Hayatta olumsuzluklara kapılmamak, huzurlu olmak için ümitle yaşamak gerekir. Ümitle şarj olmayan, en küçük bir sarsıntıda tökezler, yol kazasına uğrar. Ümidin kaynağı da Allah(cc)’a imandır. Allah’ın(cc) dinine gönül verenler, Allah(cc)’tan ümit kesmez. Gayret ve hizmetlerinin karşılığına ahirette ulaşacaklarına inanırlar. Bitmek bilmeyen bir dinamizm, yüksek performans, Allah(cc)’a inanma, güvenme, dayanmayla ilgilidir. “Rabbimin rahmetinden, sapıklardan başka kim ümit keser?” “Allah(cc)’ın rahmetinden ümit kesmeyin; zira kâfir kavimden başkası Allah(cc)’ın rahmetinden ümit kesmez.”

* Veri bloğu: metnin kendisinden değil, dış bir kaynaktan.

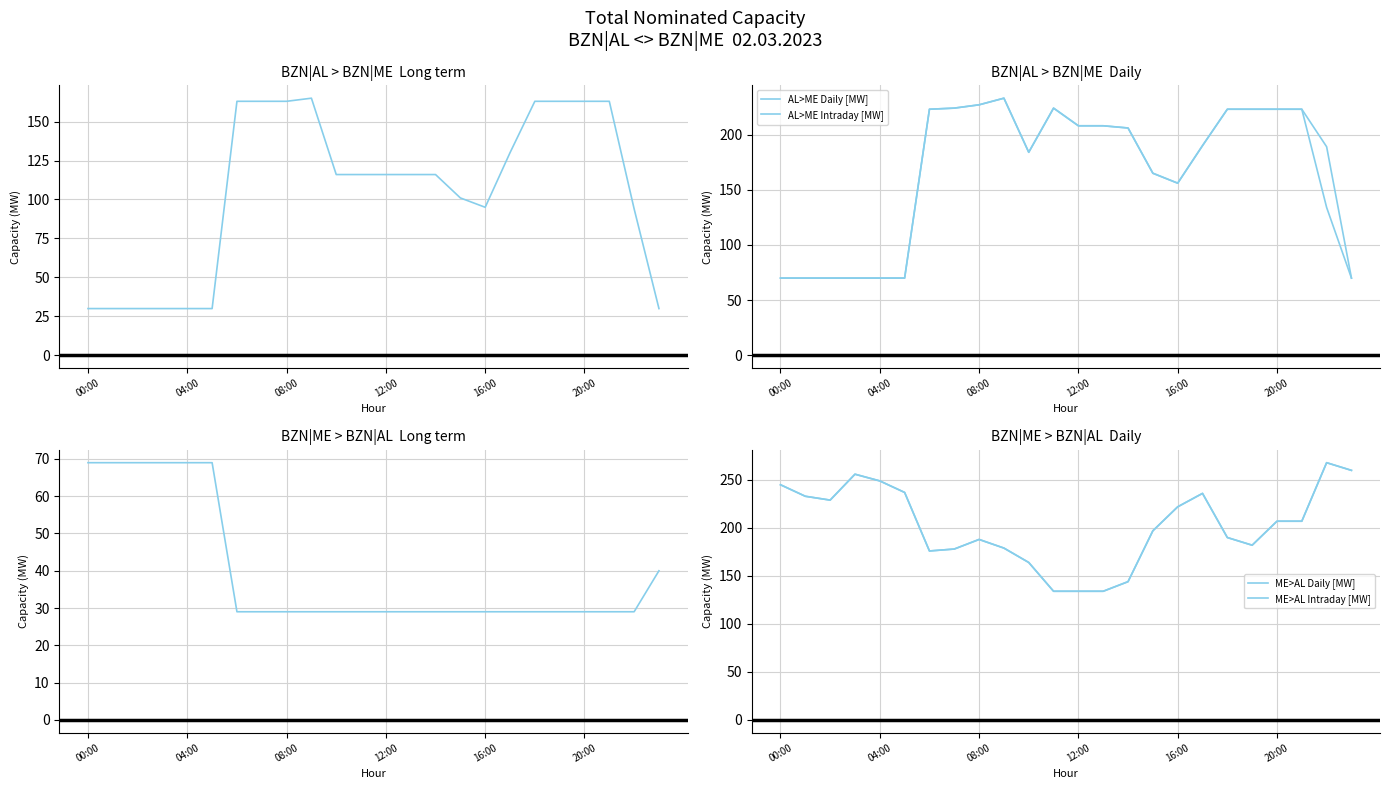

At which category is the sum across all series the highest?

20:00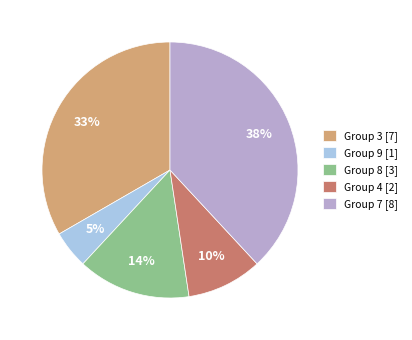

What is the smallest slice in the pie chart?

Group 9 [1]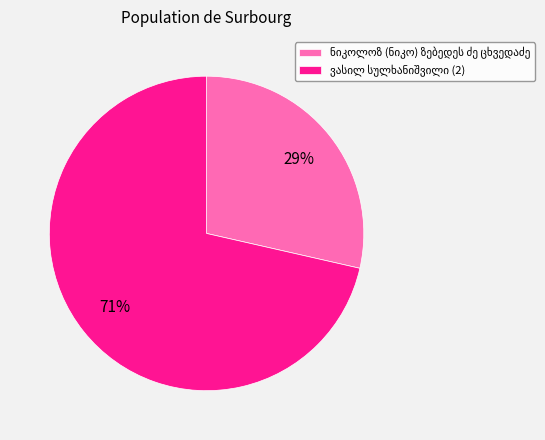

To the nearest percent, what is the average slice percentage?

50%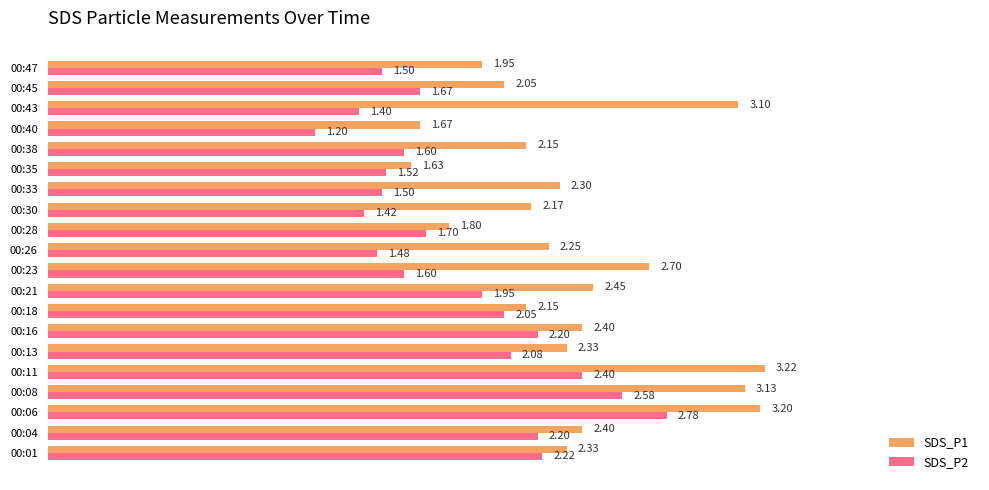

Which series has the largest range (max minus min)?

SDS_P1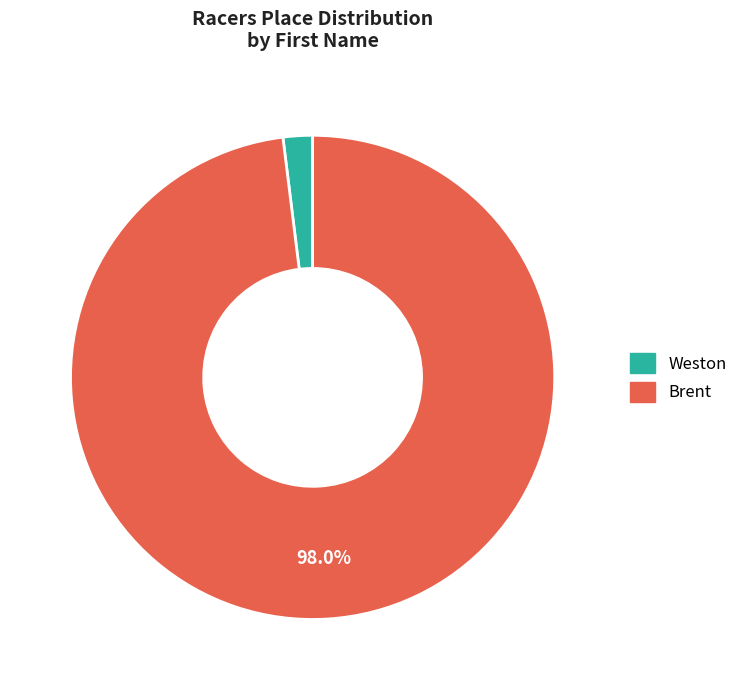

Does any single category account for the majority?

Yes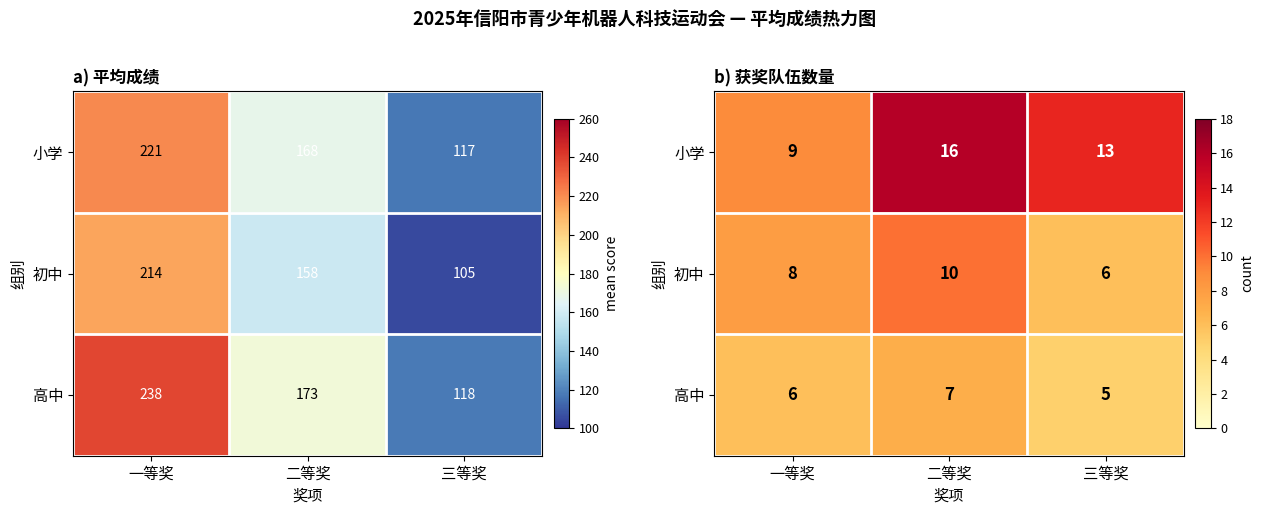

What is the total value across all series at 二等奖?

33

Bu yüzden karşılaşılan en olumsuz şartlar bile ümit sayesinde işin gereği olarak görülür. Zorluklar, ümidi yeniler. İnanan insan, hiçbir zaman karamsarlık ve ümitsizliğe düşmez. Herhangi bir olumsuzluk söz konusu olduğunda feryat ve figan etmez, şikâyet etmez. Çünkü ümitsizlik bataklığı nice gayeleri, hayalleri yutar. Ümitsizliğe düşen, iflah etmez; çalışma azim ve enerjisini kaybeder, geleceğe karamsar bakar. Akif, bu yüzden ümitsizlik ve karamsarlığı bir ölüm olarak görür:
“Atiyi karanlık görerek azmi bırakmak
Alçak bir ölüm varsa eminim budur ancak.”
Ümidini kaybeden, gücünü kaybeder. Çaresizliğe düşer. Yarı felçli bir hasta haline döner.
Allah’a(cc) inanan, ümitle bağlanır, hayal kırıklıklarının, tökezlemelerin geçici olduğuna inanır. Her şartta kendini koyuvermez. Muhammed İkbal, “Esrar ve Rumuz” adlı eserinde şöyle söylüyor: “Ümitsizliğin, hayat için bir zehir olduğunu kabul etmek zaruridir. Ümitsizlik, seni mezar gibi sıkar… Yeis, hayatı uyutur… Aydınlık, günü uzun, karanlık bir gece haline getirir.”
“Allah(cc)’ın rahmetinden ümit kesmeyiniz!” buyruğuna duyan insan, adeta ümitsizliği yasaklayan Allah(cc)’ın bu buyruğunu kendine düstur edinir.
Allah(cc)Allah’a iman eden insan, en olumsuz şartlarda bile ümidini muhafaza eder, bu olumsuz şartların bir gün değişeceğine inanır. Ümidin şarjı ile geleceğe hazırlanır.